• Exercise:
I would like every entry below written out exactly.

• Provided information:
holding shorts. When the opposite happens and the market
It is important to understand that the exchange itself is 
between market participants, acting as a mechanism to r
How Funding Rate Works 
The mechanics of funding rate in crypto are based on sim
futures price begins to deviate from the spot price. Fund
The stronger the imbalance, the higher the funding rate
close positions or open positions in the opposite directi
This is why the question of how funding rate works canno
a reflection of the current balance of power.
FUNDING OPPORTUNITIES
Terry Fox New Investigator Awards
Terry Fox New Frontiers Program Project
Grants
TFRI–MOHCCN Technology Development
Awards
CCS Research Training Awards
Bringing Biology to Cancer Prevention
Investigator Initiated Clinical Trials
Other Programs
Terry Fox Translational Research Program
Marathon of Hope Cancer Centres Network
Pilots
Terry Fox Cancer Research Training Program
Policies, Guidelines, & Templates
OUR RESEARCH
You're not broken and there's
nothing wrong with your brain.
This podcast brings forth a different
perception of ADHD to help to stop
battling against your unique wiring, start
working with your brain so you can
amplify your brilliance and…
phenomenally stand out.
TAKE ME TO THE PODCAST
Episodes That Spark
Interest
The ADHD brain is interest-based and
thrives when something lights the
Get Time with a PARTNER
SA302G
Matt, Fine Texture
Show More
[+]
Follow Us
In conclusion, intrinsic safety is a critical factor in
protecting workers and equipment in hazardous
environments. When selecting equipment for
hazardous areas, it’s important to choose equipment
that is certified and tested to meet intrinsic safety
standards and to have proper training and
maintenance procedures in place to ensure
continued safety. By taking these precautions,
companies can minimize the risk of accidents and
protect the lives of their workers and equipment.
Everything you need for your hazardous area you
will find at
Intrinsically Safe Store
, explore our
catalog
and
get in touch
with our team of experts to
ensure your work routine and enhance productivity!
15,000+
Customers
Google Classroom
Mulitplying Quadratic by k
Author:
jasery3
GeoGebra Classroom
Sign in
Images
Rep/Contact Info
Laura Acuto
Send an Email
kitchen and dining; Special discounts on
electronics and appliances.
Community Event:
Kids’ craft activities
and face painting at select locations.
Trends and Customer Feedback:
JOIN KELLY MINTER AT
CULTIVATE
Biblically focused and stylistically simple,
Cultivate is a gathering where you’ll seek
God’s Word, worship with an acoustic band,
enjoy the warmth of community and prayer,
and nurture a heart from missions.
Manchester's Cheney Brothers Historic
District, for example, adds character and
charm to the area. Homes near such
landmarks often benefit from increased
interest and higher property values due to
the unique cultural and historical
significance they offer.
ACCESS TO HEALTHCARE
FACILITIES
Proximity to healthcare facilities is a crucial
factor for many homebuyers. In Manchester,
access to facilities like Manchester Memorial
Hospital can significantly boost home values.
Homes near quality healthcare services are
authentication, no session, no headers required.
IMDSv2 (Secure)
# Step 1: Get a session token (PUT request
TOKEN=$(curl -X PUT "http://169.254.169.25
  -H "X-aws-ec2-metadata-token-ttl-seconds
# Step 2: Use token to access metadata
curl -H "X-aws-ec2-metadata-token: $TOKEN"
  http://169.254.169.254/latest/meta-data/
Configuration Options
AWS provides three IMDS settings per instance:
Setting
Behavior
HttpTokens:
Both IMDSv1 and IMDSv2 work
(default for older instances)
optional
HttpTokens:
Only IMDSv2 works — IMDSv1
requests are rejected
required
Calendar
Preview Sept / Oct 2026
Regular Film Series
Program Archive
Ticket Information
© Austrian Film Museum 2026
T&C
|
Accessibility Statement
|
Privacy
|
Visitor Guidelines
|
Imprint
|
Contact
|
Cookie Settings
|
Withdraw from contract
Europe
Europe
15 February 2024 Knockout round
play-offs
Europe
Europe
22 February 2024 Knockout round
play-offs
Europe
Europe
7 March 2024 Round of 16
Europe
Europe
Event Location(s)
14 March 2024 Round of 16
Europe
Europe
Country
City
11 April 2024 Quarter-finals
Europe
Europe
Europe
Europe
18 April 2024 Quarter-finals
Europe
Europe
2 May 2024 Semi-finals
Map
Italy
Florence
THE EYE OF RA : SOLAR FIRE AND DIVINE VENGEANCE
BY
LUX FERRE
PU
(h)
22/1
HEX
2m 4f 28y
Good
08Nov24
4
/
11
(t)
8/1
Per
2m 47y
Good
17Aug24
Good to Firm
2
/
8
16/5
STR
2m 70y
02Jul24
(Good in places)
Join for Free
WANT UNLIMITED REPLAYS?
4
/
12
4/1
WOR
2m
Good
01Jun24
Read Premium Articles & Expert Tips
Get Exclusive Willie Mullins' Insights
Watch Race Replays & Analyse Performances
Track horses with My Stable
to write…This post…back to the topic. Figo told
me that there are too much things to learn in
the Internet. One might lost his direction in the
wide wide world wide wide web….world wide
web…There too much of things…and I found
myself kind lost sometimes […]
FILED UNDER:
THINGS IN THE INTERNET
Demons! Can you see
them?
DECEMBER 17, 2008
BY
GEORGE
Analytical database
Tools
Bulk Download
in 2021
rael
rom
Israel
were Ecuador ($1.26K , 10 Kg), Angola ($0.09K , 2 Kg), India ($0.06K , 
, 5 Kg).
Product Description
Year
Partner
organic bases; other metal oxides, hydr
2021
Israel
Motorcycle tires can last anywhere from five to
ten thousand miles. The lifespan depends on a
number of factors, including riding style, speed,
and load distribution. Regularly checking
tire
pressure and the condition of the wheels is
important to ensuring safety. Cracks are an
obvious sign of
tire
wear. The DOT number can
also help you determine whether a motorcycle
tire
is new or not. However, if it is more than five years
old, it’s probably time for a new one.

• Response to the task:
holding shorts. When the opposite happens and the market
It is important to understand that the exchange itself is 
between market participants, acting as a mechanism to r
How Funding Rate Works 
The mechanics of funding rate in crypto are based on sim
futures price begins to deviate from the spot price. Fund
The stronger the imbalance, the higher the funding rate
close positions or open positions in the opposite directi
This is why the question of how funding rate works canno
a reflection of the current balance of power.
FUNDING OPPORTUNITIES
Terry Fox New Investigator Awards
Terry Fox New Frontiers Program Project
Grants
TFRI–MOHCCN Technology Development
Awards
CCS Research Training Awards
Bringing Biology to Cancer Prevention
Investigator Initiated Clinical Trials
Other Programs
Terry Fox Translational Research Program
Marathon of Hope Cancer Centres Network
Pilots
Terry Fox Cancer Research Training Program
Policies, Guidelines, & Templates
OUR RESEARCH
You're not broken and there's
nothing wrong with your brain.
This podcast brings forth a different
perception of ADHD to help to stop
battling against your unique wiring, start
working with your brain so you can
amplify your brilliance and…
phenomenally stand out.
TAKE ME TO THE PODCAST
Episodes That Spark
Interest
The ADHD brain is interest-based and
thrives when something lights the
Get Time with a PARTNER
SA302G
Matt, Fine Texture
Show More
[+]
Follow Us
In conclusion, intrinsic safety is a critical factor in
protecting workers and equipment in hazardous
environments. When selecting equipment for
hazardous areas, it’s important to choose equipment
that is certified and tested to meet intrinsic safety
standards and to have proper training and
maintenance procedures in place to ensure
continued safety. By taking these precautions,
companies can minimize the risk of accidents and
protect the lives of their workers and equipment.
Everything you need for your hazardous area you
will find at
Intrinsically Safe Store
, explore our
catalog
and
get in touch
with our team of experts to
ensure your work routine and enhance productivity!
15,000+
Customers
Google Classroom
Mulitplying Quadratic by k
Author:
jasery3
GeoGebra Classroom
Sign in
Images
Rep/Contact Info
Laura Acuto
Send an Email
kitchen and dining; Special discounts on
electronics and appliances.
Community Event:
Kids’ craft activities
and face painting at select locations.
Trends and Customer Feedback:
JOIN KELLY MINTER AT
CULTIVATE
Biblically focused and stylistically simple,
Cultivate is a gathering where you’ll seek
God’s Word, worship with an acoustic band,
enjoy the warmth of community and prayer,
and nurture a heart from missions.
Manchester's Cheney Brothers Historic
District, for example, adds character and
charm to the area. Homes near such
landmarks often benefit from increased
interest and higher property values due to
the unique cultural and historical
significance they offer.
ACCESS TO HEALTHCARE
FACILITIES
Proximity to healthcare facilities is a crucial
factor for many homebuyers. In Manchester,
access to facilities like Manchester Memorial
Hospital can significantly boost home values.
Homes near quality healthcare services are
authentication, no session, no headers required.
IMDSv2 (Secure)
# Step 1: Get a session token (PUT request
TOKEN=$(curl -X PUT "http://169.254.169.25
  -H "X-aws-ec2-metadata-token-ttl-seconds
# Step 2: Use token to access metadata
curl -H "X-aws-ec2-metadata-token: $TOKEN"
  http://169.254.169.254/latest/meta-data/
Configuration Options
AWS provides three IMDS settings per instance:
Setting
Behavior
HttpTokens:
Both IMDSv1 and IMDSv2 work
(default for older instances)
optional
HttpTokens:
Only IMDSv2 works — IMDSv1
requests are rejected
required
Calendar
Preview Sept / Oct 2026
Regular Film Series
Program Archive
Ticket Information
© Austrian Film Museum 2026
T&C
|
Accessibility Statement
|
Privacy
|
Visitor Guidelines
|
Imprint
|
Contact
|
Cookie Settings
|
Withdraw from contract
Europe
Europe
15 February 2024 Knockout round
play-offs
Europe
Europe
22 February 2024 Knockout round
play-offs
Europe
Europe
7 March 2024 Round of 16
Europe
Europe
Event Location(s)
14 March 2024 Round of 16
Europe
Europe
Country
City
11 April 2024 Quarter-finals
Europe
Europe
Europe
Europe
18 April 2024 Quarter-finals
Europe
Europe
2 May 2024 Semi-finals
Map
Italy
Florence
THE EYE OF RA : SOLAR FIRE AND DIVINE VENGEANCE
BY
LUX FERRE
PU
(h)
22/1
HEX
2m 4f 28y
Good
08Nov24
4
/
11
(t)
8/1
Per
2m 47y
Good
17Aug24
Good to Firm
2
/
8
16/5
STR
2m 70y
02Jul24
(Good in places)
Join for Free
WANT UNLIMITED REPLAYS?
4
/
12
4/1
WOR
2m
Good
01Jun24
Read Premium Articles & Expert Tips
Get Exclusive Willie Mullins' Insights
Watch Race Replays & Analyse Performances
Track horses with My Stable
to write…This post…back to the topic. Figo told
me that there are too much things to learn in
the Internet. One might lost his direction in the
wide wide world wide wide web….world wide
web…There too much of things…and I found
myself kind lost sometimes […]
FILED UNDER:
THINGS IN THE INTERNET
Demons! Can you see
them?
DECEMBER 17, 2008
BY
GEORGE
Analytical database
Tools
Bulk Download
in 2021
rael
rom
Israel
were Ecuador ($1.26K , 10 Kg), Angola ($0.09K , 2 Kg), India ($0.06K , 
, 5 Kg).
Product Description
Year
Partner
organic bases; other metal oxides, hydr
2021
Israel
Motorcycle tires can last anywhere from five to
ten thousand miles. The lifespan depends on a
number of factors, including riding style, speed,
and load distribution. Regularly checking
tire
pressure and the condition of the wheels is
important to ensuring safety. Cracks are an
obvious sign of
tire
wear. The DOT number can
also help you determine whether a motorcycle
tire
is new or not. However, if it is more than five years
old, it’s probably time for a new one.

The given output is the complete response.